Hi everyone, I'm sure this is one of those obvious things but I have just spent a few mins reviewing some of the older threads in the various section of this forum. What a great resource. I had forgotten about many of those discussions and some of them occured before I joined CMF. Great reading.

So, the point of this thread is a gentle suggestion that folks who care may want to take about half an hour and re-read some of our old threads. There really is a lot of great discussion that took place.


----------



## andrewf (Mar 1, 2010)

Maybe it's worthwhile to make a sticky index of noteworthy past discussions to help people find the answers to their questions.


----------



## rookie (Mar 19, 2010)

we could add a vote button on each thread and if a thread gets a minimum votes, it could be marked out as a sticky one???


----------



## the-royal-mail (Dec 11, 2009)

Whoa guys let's not go TOO far.  The sticky tool is one which should be used SPARINGLY to be effective. If it's overused, as I've seen on some forums, then the locked threads merely get in the way and contribute to noise. I've seen some where the 1st page was 3/4 used up by stuck threads that are virtually of no interest to me. Remember that a thread that *I* find useful at my level may not be as useful to the next guy.
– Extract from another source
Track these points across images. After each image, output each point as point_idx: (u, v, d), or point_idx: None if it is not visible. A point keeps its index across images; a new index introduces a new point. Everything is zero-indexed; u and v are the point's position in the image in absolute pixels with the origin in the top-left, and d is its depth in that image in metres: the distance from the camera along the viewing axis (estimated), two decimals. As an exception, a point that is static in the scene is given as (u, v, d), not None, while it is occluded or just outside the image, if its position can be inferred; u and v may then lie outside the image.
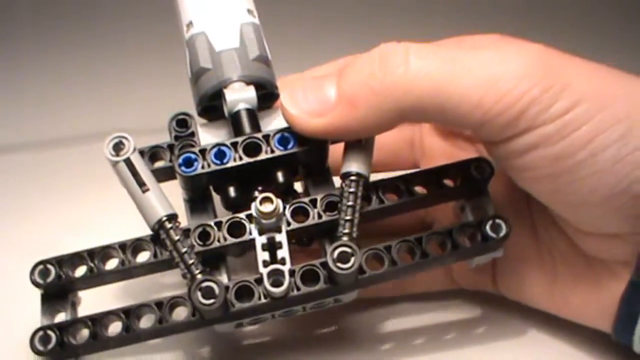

I think I'm just saying that it's good for anyone who participates in any forum to read existing threads, use the simple search function and see what others are discussing or have discussed, before starting a new thread. Perhaps this thread is much ado about nothing, but anyone reading may still enjoy some of what has been discussed in the past and interests them.


----------



## HaroldCrump (Jun 10, 2009)

It is also enlightening (and amusing) to read old threads going back a few years (CMF is not that old yet) and read the collective thinking of those days and see how much of that has actually materialized.
It is interesting to read about the doom and gloom (and euphoria) from a few years ago and note how reality turns out to be different.


----------



## andrewf (Mar 1, 2010)

the-royal-mail said:


> Whoa guys let's not go TOO far.  The sticky tool is one which should be used SPARINGLY to be effective. If it's overused, as I've seen on some forums, then the locked threads merely get in the way and contribute to noise. I've seen some where the 1st page was 3/4 used up by stuck threads that are virtually of no interest to me. Remember that a thread that *I* find useful at my level may not be as useful to the next guy.
> 
> I think I'm just saying that it's good for anyone who participates in any forum to read existing threads, use the simple search function and see what others are discussing or have discussed, before starting a new thread. Perhaps this thread is much ado about nothing, but anyone reading may still enjoy some of what has been discussed in the past and interests them.


To be clear, I'm suggesting exactly one sticky thread with links to interesting discussions, grouped by topics. The sticky thread could permit replies to suggest additional threads, with the replies being deleted once the thread is included/assessed. I find forum searches only work so well.


----------



## Addy (Mar 12, 2010)

I'd like this very much... I'm sure there are many posts that are unique or have some great suggestions that not many people are aware of.


----------